6 Great International Hockey Moments
The Winter Olympics are about to get underway in Vancouver, so why not make an attempt to blend in with the locals and care about their national sport?
At right around the mid-point of the 2009-2010 NHL season, the league will shut down (calm down, it’s not another lockout) so that its best players can don the uniforms of their home country and compete in the Winter Olympics. And hockey being the sport that it is, this means that the talent is pretty evenly spread out among the U.S., Canada, Russia, Sweden…um, Kerblecchistan (that’s where Anze Kopitar is from, right?) – ensuring that almost every game will feature some highlight-worthy moments. In honor of the upcoming Games, here are some classic Olympic (and other international tournament) moments from the ice.
6. Peter Forsberg – 1994 Winter Olympics
Often imitated, never duplicated. Young buck Forsberg (yes, there was a time when he had a functioning spleen and two organic knees) upsets mighty Canada with one of the slickest shoot-out goals ever. Sweden even immortalized this moment on a national postage stamp.
5. Evgeni Malkin – 2006 World Championships
Before his MVP performance helped snagged the Pittsburgh Penguins a Stanley Cup, Malkin was basically humiliating the rest of the world’s players with moves like this.
4. Tommy Salo – 2002 Winter Olympics
Now, stay with us: Goalies are suppose to…wait for it…get in the way of pucks. That’s their sole responsibility. It’s why they wear couch cushions and slasher masks. So it came as a shock to Team Sweden when their man in net, Tommy Salo, thought it wise to duck. What’s the worst that could happen, right? Losing to Belarus, that’s what.

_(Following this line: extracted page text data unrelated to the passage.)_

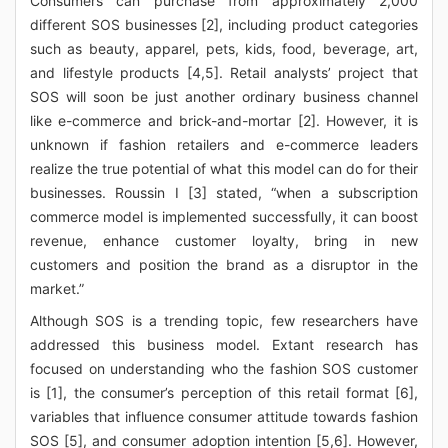
Consumers can purchase from approximately 2,000
different SOS businesses [2], including product categories
such as beauty, apparel, pets, kids, food, beverage, art,
and lifestyle products [4,5]. Retail analysts’ project that
SOS will soon be just another ordinary business channel
like e-commerce and brick-and-mortar [2]. However, it is
unknown if fashion retailers and e-commerce leaders
realize the true potential of what this model can do for their
businesses. Roussin I [3] stated, “when a subscription
commerce model is implemented successfully, it can boost
revenue, enhance customer loyalty, bring in new
customers and position the brand as a disruptor in the
market.”
Although SOS is a trending topic, few researchers have
addressed this business model. Extant research has
focused on understanding who the fashion SOS customer
is [1], the consumer’s perception of this retail format [6],
variables that influence consumer attitude towards fashion
SOS [5], and consumer adoption intention [5,6]. However,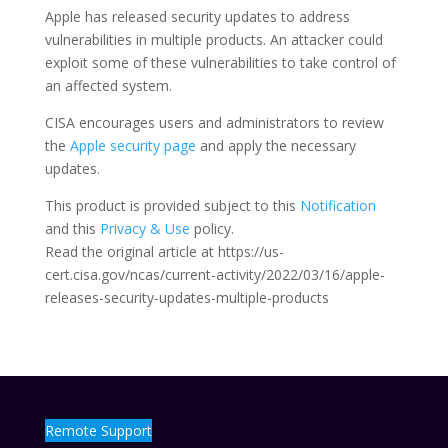
Apple has released security updates to address
vulnerabilities in multiple products. An attacker could
exploit some of these vulnerabilities to take control of
an affected system.
CISA encourages users and administrators to review
the
Apple security page
and apply the necessary
updates.
This product is provided subject to this
Notification
and this
Privacy & Use
policy.
Read the original article at https://us-
cert.cisa.gov/ncas/current-activity/2022/03/16/apple-
releases-security-updates-multiple-products
Remote Support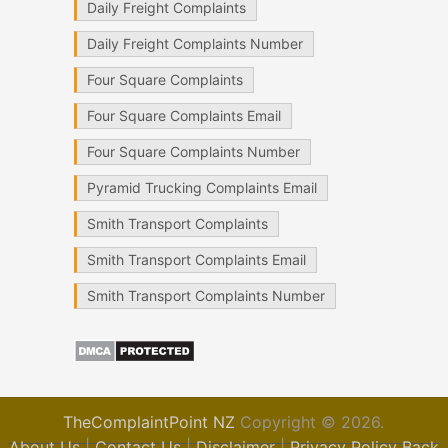
Daily Freight Complaints
Daily Freight Complaints Number
Four Square Complaints
Four Square Complaints Email
Four Square Complaints Number
Pyramid Trucking Complaints Email
Smith Transport Complaints
Smith Transport Complaints Email
Smith Transport Complaints Number
TheComplaintPoint NZ
Copyright © 2026.
About Us
|
Contact Us
|
Disclaimer
|
Privacy Policy
Back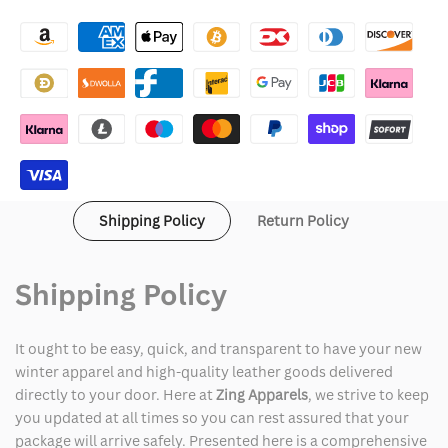
Asap
Asap
Rocky
Rocky
Praise
Praise
the
the
Lord
Lord
Avirex
Avirex
Shipping Policy
Return Policy
Leather
Leather
Varsity
Varsity
Shipping Policy
Jacket
Jacket
It ought to be easy, quick, and transparent to have your new
winter apparel and high-quality leather goods delivered
directly to your door. Here at
Zing Apparels
, we strive to keep
you updated at all times so you can rest assured that your
package will arrive safely. Presented here is a comprehensive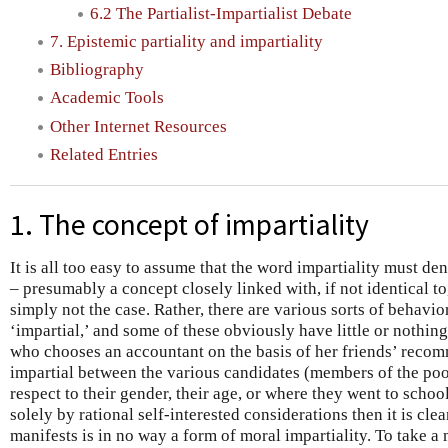
6.2 The Partialist-Impartialist Debate
7. Epistemic partiality and impartiality
Bibliography
Academic Tools
Other Internet Resources
Related Entries
1. The concept of impartiality
It is all too easy to assume that the word impartiality must de
– presumably a concept closely linked with, if not identical to
simply not the case. Rather, there are various sorts of behavi
‘impartial,’ and some of these obviously have little or nothing
who chooses an accountant on the basis of her friends’ reco
impartial between the various candidates (members of the poo
respect to their gender, their age, or where they went to school
solely by rational self-interested considerations then it is clea
manifests is in no way a form of moral impartiality. To take a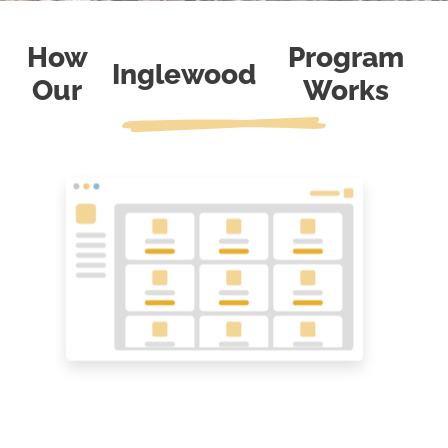
How
Program
Inglewood
Our
Works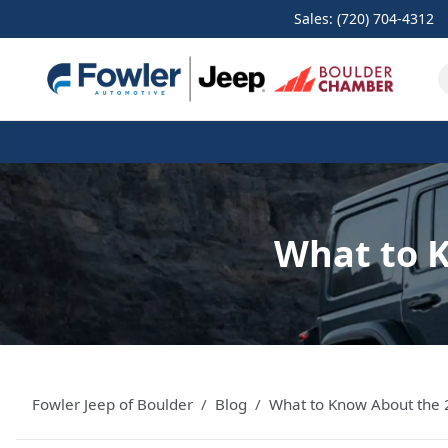
Sales: (720) 704-4312
What to 
Fowler Jeep of Boulder
Blog
What to Know About the 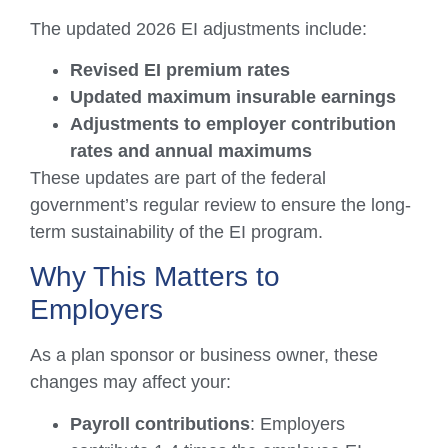
The updated 2026 EI adjustments include:
Revised EI premium rates
Updated maximum insurable earnings
Adjustments to employer contribution
rates and annual maximums
These updates are part of the federal
government’s regular review to ensure the long-
term sustainability of the EI program.
Why This Matters to
Employers
As a plan sponsor or business owner, these
changes may affect your:
Payroll contributions
: Employers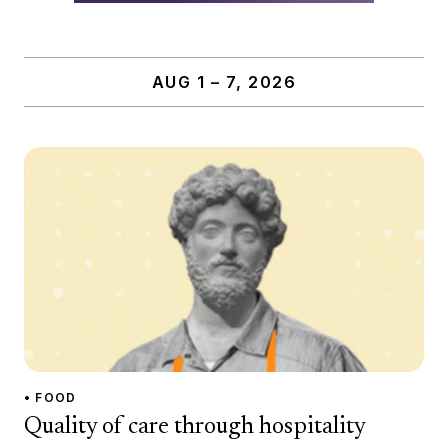
AUG 1 – 7, 2026
• FOOD
Quality of care through hospitality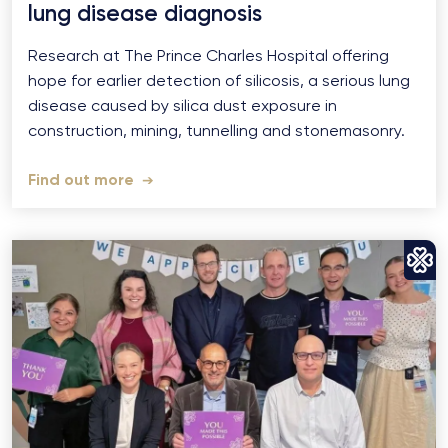
lung disease diagnosis
Research at The Prince Charles Hospital offering
hope for earlier detection of silicosis, a serious lung
disease caused by silica dust exposure in
construction, mining, tunnelling and stonemasonry.
Find out more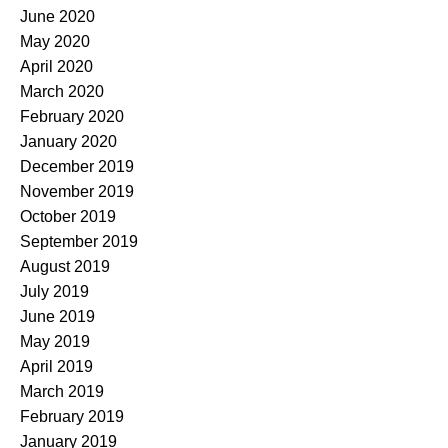
June 2020
May 2020
April 2020
March 2020
February 2020
January 2020
December 2019
November 2019
October 2019
September 2019
August 2019
July 2019
June 2019
May 2019
April 2019
March 2019
February 2019
January 2019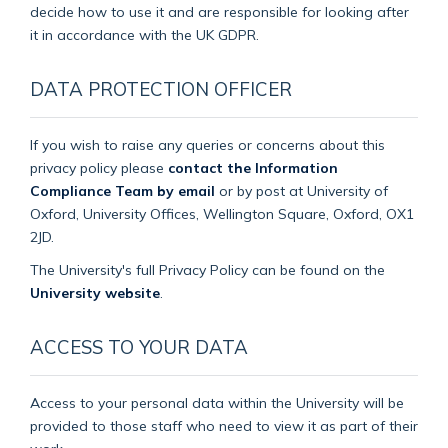
decide how to use it and are responsible for looking after
it in accordance with the UK GDPR.
DATA PROTECTION OFFICER
If you wish to raise any queries or concerns about this
privacy policy please
contact the Information
Compliance Team by email
or by post at University of
Oxford, University Offices, Wellington Square, Oxford, OX1
2JD.
The University's full Privacy Policy can be found on the
University website
.
ACCESS TO YOUR DATA
Access to your personal data within the University will be
provided to those staff who need to view it as part of their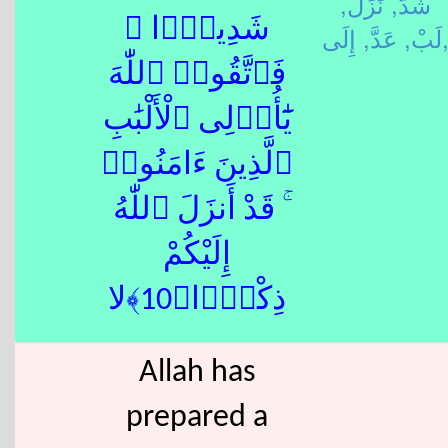
نَزَلَ,
شَدَّ,
شَدِيدًۭا ۖ
عَدَّ,
لَبْ,
إِلَى
فَٱتَّقُوا۟ ٱللّٰهَ
يَٰٓأُو۟لِى ٱلْأَلْبَٰبِ
ٱلَّذِينَ ءَامَنُوا۟
ۚ قَدْ أَنزَلَ ٱللّٰهُ
إِلَيْكُمْ
ذِكْرًۭا﴿10﴾لا
Allah has
prepared a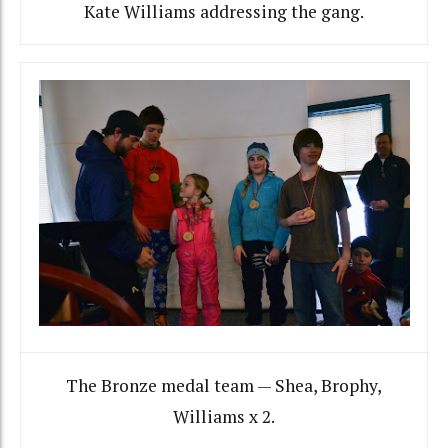
Kate Williams addressing the gang.
The Bronze medal team — Shea, Brophy,
Williams x 2.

https://www.youtube.com/watch?v=YGd7nfS-aRc
3. Tony Amonte – 1996 World Cup
Despite a certain miraculous moment in their long history, U.S.A. Hockey was still seen as a third or even fourth string source of potential NHL talent when compared to the rest of the world. That changed in ’96, when an underdog team of U.S.-born NHLers upset the heavily-favored Canucks. Amonte, a product of Boston University, capped it off…
2. Gretzky to Lemieux – 1987 Canada Cup
First of all, when you name a trophy after yourself, you’d better fucking win it. But Canada got pushed to the brink by the Russians, who were still the dreaded world-beating Red Army Team at this time. Luckily, the Great White North just happened to have two of the greatest hockey players in the history of the world – Wayne Gretzky and Mario Lemieux – in their primes…and on the same line. Really, Russia should have seen this coming.
1. The U.S. Men’s Hockey Team – 1980 Winter Olympics
Right, like this wasn’t going to be #1.